EXERCISE INPUT section start
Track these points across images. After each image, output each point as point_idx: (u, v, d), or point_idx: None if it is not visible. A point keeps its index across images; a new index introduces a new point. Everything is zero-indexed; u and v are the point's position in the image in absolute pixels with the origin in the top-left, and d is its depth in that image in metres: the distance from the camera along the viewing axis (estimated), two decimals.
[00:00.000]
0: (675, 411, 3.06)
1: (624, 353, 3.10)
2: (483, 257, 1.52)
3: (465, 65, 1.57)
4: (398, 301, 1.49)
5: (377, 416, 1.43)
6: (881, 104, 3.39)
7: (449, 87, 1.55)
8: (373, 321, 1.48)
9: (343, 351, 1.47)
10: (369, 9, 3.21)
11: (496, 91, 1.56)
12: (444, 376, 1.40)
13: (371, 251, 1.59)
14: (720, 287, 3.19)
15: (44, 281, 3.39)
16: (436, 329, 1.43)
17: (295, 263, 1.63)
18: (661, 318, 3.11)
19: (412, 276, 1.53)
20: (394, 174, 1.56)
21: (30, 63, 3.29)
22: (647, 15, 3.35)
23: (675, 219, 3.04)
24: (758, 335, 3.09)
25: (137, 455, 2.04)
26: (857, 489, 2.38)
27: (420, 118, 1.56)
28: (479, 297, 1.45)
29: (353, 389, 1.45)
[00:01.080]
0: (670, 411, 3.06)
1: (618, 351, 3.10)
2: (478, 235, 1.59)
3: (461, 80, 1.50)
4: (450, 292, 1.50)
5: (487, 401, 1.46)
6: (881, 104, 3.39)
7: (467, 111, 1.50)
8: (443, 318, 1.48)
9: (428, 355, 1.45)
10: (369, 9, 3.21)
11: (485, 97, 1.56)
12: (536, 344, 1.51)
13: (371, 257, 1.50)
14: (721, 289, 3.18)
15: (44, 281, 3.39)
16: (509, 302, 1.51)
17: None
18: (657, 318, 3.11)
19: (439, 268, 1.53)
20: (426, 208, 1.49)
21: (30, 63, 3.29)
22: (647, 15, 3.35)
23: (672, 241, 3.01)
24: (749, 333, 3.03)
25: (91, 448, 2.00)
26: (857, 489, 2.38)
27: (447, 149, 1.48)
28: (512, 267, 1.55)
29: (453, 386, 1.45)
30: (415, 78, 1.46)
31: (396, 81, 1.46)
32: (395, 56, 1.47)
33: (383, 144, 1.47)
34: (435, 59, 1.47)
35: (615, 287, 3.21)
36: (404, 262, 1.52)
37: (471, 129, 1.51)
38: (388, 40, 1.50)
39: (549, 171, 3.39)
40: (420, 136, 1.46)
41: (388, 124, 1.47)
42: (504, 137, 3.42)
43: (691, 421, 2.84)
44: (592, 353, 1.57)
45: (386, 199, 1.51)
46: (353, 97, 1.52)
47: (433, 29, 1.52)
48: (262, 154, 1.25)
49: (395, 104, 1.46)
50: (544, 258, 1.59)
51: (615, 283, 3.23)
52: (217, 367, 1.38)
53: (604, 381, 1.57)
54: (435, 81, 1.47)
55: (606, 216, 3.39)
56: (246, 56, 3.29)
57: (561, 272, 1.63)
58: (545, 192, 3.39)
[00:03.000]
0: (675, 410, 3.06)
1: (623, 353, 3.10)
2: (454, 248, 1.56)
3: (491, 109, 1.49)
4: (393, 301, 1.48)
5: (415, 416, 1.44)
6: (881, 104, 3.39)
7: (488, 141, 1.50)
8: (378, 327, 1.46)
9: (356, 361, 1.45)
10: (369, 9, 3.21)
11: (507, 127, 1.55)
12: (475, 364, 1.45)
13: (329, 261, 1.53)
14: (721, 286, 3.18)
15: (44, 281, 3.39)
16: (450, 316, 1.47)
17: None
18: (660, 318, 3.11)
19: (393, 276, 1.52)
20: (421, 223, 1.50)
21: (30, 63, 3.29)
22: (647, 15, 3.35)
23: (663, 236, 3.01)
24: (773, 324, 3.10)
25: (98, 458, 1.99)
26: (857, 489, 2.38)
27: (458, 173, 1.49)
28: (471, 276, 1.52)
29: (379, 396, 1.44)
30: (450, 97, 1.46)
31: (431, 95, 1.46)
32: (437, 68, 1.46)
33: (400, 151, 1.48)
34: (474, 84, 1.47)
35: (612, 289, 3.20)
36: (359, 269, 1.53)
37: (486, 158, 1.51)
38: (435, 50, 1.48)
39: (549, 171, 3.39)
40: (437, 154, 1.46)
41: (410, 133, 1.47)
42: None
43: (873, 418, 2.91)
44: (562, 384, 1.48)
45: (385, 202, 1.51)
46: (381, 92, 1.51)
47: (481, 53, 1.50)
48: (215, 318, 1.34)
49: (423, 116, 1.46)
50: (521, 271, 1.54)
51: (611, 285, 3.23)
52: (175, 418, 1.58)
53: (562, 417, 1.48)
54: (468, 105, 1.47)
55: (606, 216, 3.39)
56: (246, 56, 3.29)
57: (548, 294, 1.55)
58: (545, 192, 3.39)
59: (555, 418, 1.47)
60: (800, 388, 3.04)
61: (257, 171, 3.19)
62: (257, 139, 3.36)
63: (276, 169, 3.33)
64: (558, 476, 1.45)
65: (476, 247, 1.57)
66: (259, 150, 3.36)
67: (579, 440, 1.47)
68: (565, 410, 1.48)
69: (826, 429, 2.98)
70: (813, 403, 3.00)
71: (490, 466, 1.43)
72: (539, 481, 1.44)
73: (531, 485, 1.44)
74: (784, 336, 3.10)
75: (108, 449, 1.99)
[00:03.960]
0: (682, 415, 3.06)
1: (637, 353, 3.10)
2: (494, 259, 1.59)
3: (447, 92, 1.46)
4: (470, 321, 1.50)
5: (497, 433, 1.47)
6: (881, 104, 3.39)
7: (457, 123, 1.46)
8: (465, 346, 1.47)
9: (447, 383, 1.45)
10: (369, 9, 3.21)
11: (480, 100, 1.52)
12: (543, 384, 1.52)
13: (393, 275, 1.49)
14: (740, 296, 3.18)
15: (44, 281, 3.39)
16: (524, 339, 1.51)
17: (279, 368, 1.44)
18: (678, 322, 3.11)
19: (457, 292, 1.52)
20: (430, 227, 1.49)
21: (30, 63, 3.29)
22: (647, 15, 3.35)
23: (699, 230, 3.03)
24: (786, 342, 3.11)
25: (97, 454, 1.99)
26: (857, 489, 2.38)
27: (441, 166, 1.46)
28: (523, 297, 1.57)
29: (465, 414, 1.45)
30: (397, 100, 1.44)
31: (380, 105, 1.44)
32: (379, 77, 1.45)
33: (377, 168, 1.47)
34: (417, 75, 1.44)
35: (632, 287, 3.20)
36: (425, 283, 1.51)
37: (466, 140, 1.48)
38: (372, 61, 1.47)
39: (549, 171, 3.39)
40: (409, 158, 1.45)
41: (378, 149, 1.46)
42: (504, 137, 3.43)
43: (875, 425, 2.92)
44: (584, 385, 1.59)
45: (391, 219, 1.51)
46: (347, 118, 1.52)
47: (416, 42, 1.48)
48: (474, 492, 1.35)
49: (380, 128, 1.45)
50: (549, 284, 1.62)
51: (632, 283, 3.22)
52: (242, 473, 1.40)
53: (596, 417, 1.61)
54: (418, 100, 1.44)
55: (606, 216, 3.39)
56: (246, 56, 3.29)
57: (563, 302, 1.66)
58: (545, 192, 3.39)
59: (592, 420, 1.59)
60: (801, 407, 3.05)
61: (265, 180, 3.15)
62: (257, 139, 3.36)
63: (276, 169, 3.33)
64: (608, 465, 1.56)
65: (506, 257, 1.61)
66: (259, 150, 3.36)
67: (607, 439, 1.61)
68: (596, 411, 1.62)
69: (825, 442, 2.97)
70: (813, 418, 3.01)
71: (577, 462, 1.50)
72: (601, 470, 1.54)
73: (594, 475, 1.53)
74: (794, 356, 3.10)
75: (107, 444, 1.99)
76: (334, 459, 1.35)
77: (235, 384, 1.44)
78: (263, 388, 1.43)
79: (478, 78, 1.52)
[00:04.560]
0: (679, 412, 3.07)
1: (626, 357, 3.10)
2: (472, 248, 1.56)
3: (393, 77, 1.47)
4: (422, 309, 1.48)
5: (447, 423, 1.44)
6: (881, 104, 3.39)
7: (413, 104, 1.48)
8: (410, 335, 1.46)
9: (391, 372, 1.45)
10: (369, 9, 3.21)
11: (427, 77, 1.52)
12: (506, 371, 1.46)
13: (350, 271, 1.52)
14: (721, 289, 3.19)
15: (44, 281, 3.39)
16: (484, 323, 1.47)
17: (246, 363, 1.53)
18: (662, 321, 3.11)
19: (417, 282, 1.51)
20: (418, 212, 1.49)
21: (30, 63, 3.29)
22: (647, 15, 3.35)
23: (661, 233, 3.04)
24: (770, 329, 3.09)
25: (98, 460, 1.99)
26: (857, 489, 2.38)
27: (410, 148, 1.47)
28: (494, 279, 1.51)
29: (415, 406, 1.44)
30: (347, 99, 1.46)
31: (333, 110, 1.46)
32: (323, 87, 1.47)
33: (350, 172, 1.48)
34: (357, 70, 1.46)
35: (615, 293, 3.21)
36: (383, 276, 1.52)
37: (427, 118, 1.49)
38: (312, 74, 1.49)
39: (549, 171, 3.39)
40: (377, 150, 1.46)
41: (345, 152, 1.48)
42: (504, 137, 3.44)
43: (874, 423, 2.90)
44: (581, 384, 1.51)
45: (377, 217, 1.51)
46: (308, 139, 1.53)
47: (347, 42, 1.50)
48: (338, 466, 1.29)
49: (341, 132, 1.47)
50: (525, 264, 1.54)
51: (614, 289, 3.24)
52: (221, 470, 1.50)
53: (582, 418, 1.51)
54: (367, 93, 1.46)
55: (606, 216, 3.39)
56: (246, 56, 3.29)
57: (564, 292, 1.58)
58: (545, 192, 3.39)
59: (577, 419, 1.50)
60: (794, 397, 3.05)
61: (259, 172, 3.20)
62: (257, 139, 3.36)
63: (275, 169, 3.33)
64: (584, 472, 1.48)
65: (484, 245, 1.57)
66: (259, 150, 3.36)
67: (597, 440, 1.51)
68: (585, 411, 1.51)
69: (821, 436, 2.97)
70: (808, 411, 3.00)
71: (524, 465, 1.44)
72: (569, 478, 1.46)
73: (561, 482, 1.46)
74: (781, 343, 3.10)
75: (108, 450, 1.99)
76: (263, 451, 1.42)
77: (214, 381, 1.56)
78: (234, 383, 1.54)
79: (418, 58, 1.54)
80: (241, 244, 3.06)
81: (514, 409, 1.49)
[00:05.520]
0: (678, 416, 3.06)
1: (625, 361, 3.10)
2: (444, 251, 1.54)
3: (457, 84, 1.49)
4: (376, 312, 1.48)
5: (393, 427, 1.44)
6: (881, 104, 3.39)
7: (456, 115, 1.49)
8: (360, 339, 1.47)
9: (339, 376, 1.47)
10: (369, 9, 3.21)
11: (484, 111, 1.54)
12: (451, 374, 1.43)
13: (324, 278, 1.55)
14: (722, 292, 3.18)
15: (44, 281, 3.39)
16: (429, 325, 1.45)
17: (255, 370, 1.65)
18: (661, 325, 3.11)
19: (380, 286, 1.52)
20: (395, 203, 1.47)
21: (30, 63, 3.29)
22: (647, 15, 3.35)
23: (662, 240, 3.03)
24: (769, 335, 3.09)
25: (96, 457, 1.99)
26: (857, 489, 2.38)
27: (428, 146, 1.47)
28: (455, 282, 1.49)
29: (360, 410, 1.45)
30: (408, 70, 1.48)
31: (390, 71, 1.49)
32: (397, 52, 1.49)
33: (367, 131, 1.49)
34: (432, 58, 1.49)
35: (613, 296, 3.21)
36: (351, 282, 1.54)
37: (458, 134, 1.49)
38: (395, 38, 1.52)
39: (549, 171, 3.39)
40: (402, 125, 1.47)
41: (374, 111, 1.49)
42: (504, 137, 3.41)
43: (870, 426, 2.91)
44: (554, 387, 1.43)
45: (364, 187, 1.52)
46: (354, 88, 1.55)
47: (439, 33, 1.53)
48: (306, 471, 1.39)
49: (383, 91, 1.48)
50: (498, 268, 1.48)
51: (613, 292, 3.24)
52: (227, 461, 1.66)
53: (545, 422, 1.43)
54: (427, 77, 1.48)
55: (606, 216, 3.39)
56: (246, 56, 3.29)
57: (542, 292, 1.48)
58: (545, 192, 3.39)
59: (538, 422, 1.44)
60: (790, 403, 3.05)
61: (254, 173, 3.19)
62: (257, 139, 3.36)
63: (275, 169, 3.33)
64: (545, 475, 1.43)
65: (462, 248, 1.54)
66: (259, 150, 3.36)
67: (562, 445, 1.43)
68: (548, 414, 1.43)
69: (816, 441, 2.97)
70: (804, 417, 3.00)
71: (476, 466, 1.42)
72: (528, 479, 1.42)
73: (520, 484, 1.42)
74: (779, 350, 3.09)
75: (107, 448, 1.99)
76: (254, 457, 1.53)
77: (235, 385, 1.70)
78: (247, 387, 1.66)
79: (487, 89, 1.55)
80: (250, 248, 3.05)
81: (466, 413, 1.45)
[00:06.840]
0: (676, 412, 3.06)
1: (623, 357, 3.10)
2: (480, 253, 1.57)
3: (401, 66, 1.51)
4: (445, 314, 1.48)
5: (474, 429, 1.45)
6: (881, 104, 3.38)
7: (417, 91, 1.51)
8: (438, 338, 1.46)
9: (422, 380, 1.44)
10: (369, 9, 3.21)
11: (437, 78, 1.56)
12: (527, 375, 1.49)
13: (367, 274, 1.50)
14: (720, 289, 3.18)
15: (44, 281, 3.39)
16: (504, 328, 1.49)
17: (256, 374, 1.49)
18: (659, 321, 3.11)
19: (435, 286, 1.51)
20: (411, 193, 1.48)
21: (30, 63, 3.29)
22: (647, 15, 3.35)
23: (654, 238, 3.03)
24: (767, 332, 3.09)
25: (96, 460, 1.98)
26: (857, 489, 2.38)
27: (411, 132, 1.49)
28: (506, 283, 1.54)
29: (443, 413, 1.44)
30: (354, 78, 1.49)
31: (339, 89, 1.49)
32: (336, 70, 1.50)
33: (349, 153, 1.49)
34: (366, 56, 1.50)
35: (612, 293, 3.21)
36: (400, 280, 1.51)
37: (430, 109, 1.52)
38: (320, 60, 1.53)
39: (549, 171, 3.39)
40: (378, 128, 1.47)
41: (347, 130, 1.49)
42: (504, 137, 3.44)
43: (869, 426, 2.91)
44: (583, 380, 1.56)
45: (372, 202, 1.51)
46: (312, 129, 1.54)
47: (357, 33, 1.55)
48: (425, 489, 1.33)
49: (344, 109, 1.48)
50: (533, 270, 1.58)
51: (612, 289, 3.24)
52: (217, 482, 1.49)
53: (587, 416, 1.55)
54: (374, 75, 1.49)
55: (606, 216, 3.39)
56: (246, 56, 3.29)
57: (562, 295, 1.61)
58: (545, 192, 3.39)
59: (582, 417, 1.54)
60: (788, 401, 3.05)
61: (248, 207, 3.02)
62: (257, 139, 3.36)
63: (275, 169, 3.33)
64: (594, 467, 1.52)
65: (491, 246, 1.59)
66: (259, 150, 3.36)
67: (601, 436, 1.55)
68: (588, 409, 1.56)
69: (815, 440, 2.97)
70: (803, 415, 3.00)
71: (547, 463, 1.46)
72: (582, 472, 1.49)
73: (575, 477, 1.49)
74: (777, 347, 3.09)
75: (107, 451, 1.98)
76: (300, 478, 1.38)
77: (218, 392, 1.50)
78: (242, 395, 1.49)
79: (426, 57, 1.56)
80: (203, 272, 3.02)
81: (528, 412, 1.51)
EXERCISE INPUT section end
● **EXERCISE INSTRUCTIONS**: Restate word for word the entries above from the line with "16: (436, 329, 1.43)" through the line with "31: (396, 81, 1.46)", inclusive, leaving out everything else.

● **TASK RESULT**:
16: (436, 329, 1.43)
17: (295, 263, 1.63)
18: (661, 318, 3.11)
19: (412, 276, 1.53)
20: (394, 174, 1.56)
21: (30, 63, 3.29)
22: (647, 15, 3.35)
23: (675, 219, 3.04)
24: (758, 335, 3.09)
25: (137, 455, 2.04)
26: (857, 489, 2.38)
27: (420, 118, 1.56)
28: (479, 297, 1.45)
29: (353, 389, 1.45)
[00:01.080]
0: (670, 411, 3.06)
1: (618, 351, 3.10)
2: (478, 235, 1.59)
3: (461, 80, 1.50)
4: (450, 292, 1.50)
5: (487, 401, 1.46)
6: (881, 104, 3.39)
7: (467, 111, 1.50)
8: (443, 318, 1.48)
9: (428, 355, 1.45)
10: (369, 9, 3.21)
11: (485, 97, 1.56)
12: (536, 344, 1.51)
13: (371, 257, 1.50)
14: (721, 289, 3.18)
15: (44, 281, 3.39)
16: (509, 302, 1.51)
17: None
18: (657, 318, 3.11)
19: (439, 268, 1.53)
20: (426, 208, 1.49)
21: (30, 63, 3.29)
22: (647, 15, 3.35)
23: (672, 241, 3.01)
24: (749, 333, 3.03)
25: (91, 448, 2.00)
26: (857, 489, 2.38)
27: (447, 149, 1.48)
28: (512, 267, 1.55)
29: (453, 386, 1.45)
30: (415, 78, 1.46)
31: (396, 81, 1.46)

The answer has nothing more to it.